INSTRUCTIONS FOR THE TASK: If a line in the material below has the string "recorded", copy it out.

THE DATA:
○ ○ ○ ○

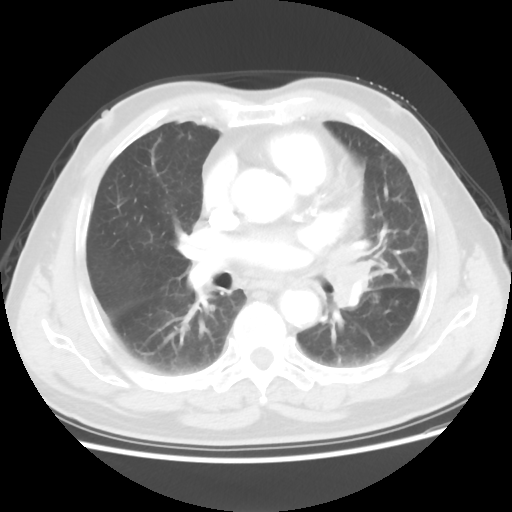
Chest CT, one axial slice; position 31 of 56 along the scan axis; 120 kVp; lung window (W 1500 / L -600 HU); 5 mm slice thickness; 512 × 512 image matrix. Male patient, age 75 years. From the clinical record (not read from this slice): clinical TNM (as recorded): T3 N0 M0.
Annotated regions visible in this slice (rectangle marked by the reading radiologist):
- lung tumour (recorded histology: squamous cell carcinoma): bounding box [x1, y1, x2, y2] px = [326, 242, 384, 317]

○ ○ ○ ○

SOLUTION TO THIS TASK:
Chest CT, one axial slice; position 31 of 56 along the scan axis; 120 kVp; lung window (W 1500 / L -600 HU); 5 mm slice thickness; 512 × 512 image matrix. Male patient, age 75 years. From the clinical record (not read from this slice): clinical TNM (as recorded): T3 N0 M0.
- lung tumour (recorded histology: squamous cell carcinoma): bounding box [x1, y1, x2, y2] px = [326, 242, 384, 317]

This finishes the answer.